## TRECHO DO DOCUMENTO
━━━━
Não acho que Inácio tinha alguma pretensão conspiratória, penso que não havia outra opção. Desde o ano 95 d.C. quando os judeus se reuniram em Yavne (Jamnia) para um conselho que redefiniria o rumo do judaísmo pelos próximos séculos, fora elaborado mecanismos religiosos e litúrgicos para repelir a presença dos "nazarenos" (judeus crentes do I século) do círculo judaico. A rejeição inicial não foi da Igreja, foi do próprio judaísmo. Se a situação era difícil para estes primeiros judeus seguidores de Jesus, o que dirá aos gentios recém chegados do paganismo. Estes eram um grupo com grandes problemas identitários: por um lado não eram judeus (pois não se submetiam à conversão formal ao judaísmo) e nem eram pagãos (pois não frequentavam os cultos pagãos).
A sinagoga não queria mais os seguidores de Jesus, o mundo pagão também repelia os gentios seguidores de Jesus. A única saída foi a afirmação de uma identidade independente, tanto do mundo pagão como do mundo judaico. Ignácio, quando afirmou o aspecto "universal" (católico) da Igreja, queria deixar claro que a "Igreja" era uma instituição para além dos limites "étnicos". Enfim, quais foram as principais consequências da inauguração do cristianismo?
Consequências positivas: a expansão da fé cristã, que sem exagero (basta uma olhadela nos atuais estudos), seria um tipo de "judaísmo minimalista" para acolhimento dos gentios à fé em Jesus e ao monoteísmo derivado deste. Este judaísmo minimalista (cristianismo) dialogava bem com as culturas pagãs, principalmente em províncias e territórios onde a sinagoga já não estava presente (países nórdicos - por exemplo).
Consequências negativas: o distanciamento da matriz hebraica produziu gradualmente um perda da cosmovisão judaica; uma cristologia excessivamente preocupada com a transcendência, ofuscando a humanidade e a identidade cultural do verbo quando se fez carne. O diálogo com a cultura grega, por vezes foi promissora, por outras vezes, a síntese entre "cristianismo" e "cultura grega" trouxe grandes problemas para o seio do cristianismo.
Sendo assim, o cristianismo é um movimento legítimo, enquanto a resposta do Espírito Santo para um momento de tensão entre a Igreja e Sinagoga. A ruptura seria inevitável e necessária. Neste sentido, o cristianismo deve ser honrado e respeitado, como um fenômeno legítimo de acolhimento e reunião das nações ao redor do Messias judeu, Jesus.
━━━━
## DADOS FORNECIDOS
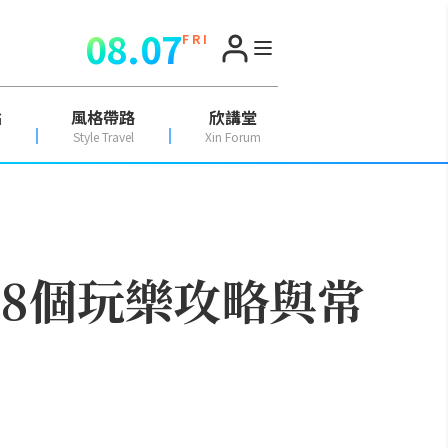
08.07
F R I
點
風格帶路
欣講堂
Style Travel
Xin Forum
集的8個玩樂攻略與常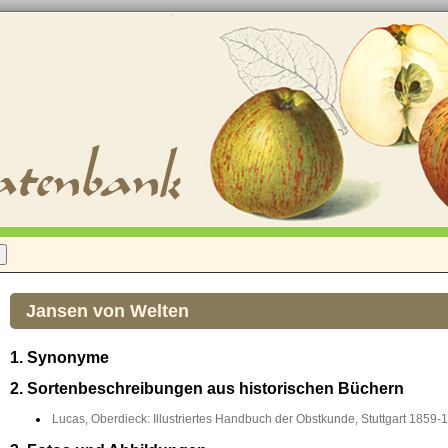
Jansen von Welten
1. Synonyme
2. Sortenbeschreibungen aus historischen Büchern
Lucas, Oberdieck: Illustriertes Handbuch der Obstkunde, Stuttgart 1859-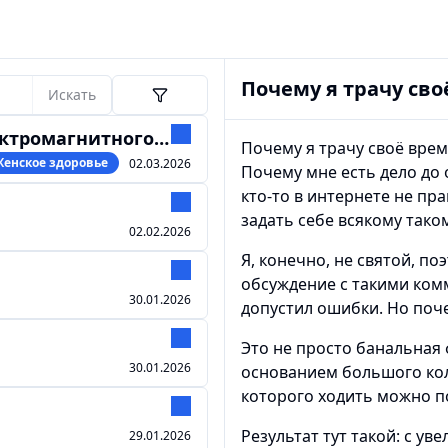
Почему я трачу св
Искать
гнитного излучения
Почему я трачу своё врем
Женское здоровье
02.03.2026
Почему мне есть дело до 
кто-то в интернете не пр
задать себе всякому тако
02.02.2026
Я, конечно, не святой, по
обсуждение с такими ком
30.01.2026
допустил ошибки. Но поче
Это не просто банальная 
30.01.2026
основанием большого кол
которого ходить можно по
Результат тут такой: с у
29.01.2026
━━━━
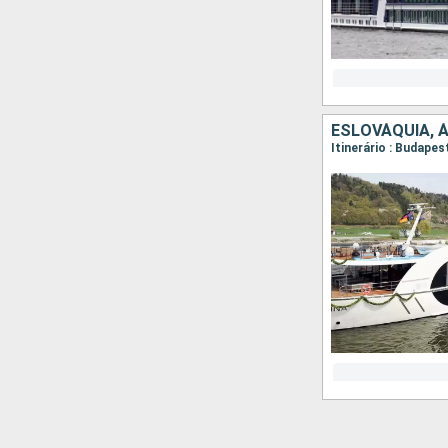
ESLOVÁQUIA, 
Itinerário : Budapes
━━━━
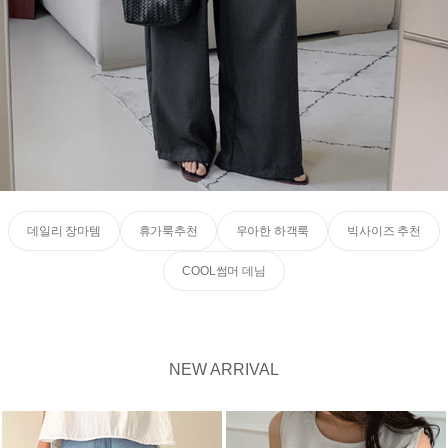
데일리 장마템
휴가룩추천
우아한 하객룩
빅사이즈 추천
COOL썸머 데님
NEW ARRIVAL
━━━━
## TAREFA A
Transcreva do trecho do documento a passagem que vai de "A sinagoga não" até "- por exemplo).", incluindo essas palavras.
## TAREFA B
Dê continuidade ao texto sobre a separação entre o cristianismo e o judaísmo a partir do ponto em que ele termina.

## CAMPO DE RESPOSTA A
A sinagoga não queria mais os seguidores de Jesus, o mundo pagão também repelia os gentios seguidores de Jesus. A única saída foi a afirmação de uma identidade independente, tanto do mundo pagão como do mundo judaico. Ignácio, quando afirmou o aspecto "universal" (católico) da Igreja, queria deixar claro que a "Igreja" era uma instituição para além dos limites "étnicos". Enfim, quais foram as principais consequências da inauguração do cristianismo?
Consequências positivas: a expansão da fé cristã, que sem exagero (basta uma olhadela nos atuais estudos), seria um tipo de "judaísmo minimalista" para acolhimento dos gentios à fé em Jesus e ao monoteísmo derivado deste. Este judaísmo minimalista (cristianismo) dialogava bem com as culturas pagãs, principalmente em províncias e territórios onde a sinagoga já não estava presente (países nórdicos - por exemplo).

## CAMPO DE RESPOSTA B
Por outro lado, o cristianismo depara-se com uma tendência mundial, de visita e releitura de sua própria fé a partir das fontes judaicas. Vários escritos judeus, protestantes, católicos e reformados, dedicam-se ao estudo da língua hebraica, da tradição rabínica, dos Manuscritos do Mar Morto e outros recursos da tradição judaica, para compreender e enriquecer a própria experiência do cristianismo e por que não do próprio judaísmo?
Um outro fenômeno que não pode ser ignorado, é a crescente presença de judeus que percebem Jesus como uma figura messiânica. A presença crescente dos ditos "judeus-messiânicos " em Israel e na Diáspora é um fato, e deve ser considerado. Não faço referência a grupos fundamentalistas, judaizantes ou que procuram descredibilizar a tradição cristã e o próprio cristianismo. Neste sentido, uma leitura do Manifesto Judeu-Messiânico de David Stern traz boa luz doutrinária. Segundo ele o judeu-crente, por uma questão identitária, deve permanecer judeu, vinculado a sua tradição e neste sentido, o cristianismo não é adequado para ele. Um espaço autônomo, que proporcione liberdade litúrgica e que remeta os tempos pré-inaciano de culto, seria interessante. Mas, neste sentido, o debate é longo.
O que quero afirmar com este breve texto é que o cristianismo é um movimento historicamente estabelecido, levantado por crentes piedosos, que na tensão com o judaísmo, viram-se obrigados a criar um espaço de acolhimento dos gentios convertidos a fé cristã. Nem tudo que é cristão é necessariamente apostólico, como nem tudo que é judaico é necessariamente mosaico. Pois ambos, desenvolveram suas tradições, e como diz Alister McGrath , a melhor forma de lidar com a tradição é compreendê-la dinamicamente. Pois a tradição enriquece a fé ao afirmar experiências anteriores e é enriquecida com novos contextos e experiências teológicas. A tradição é relativa à revelação.
Não obstante, o cristianismo não está isento de algum tipo de crítica histórica ou religiosa, pois há elementos heterodoxos na diversificada tradição cristã que são incompatíveis com a fé apostólica, como por exemplo: as influências do tomismo aristotélico, o neo-platonismo, o antinomismo luterano, o legalismo pietista e por aí vai.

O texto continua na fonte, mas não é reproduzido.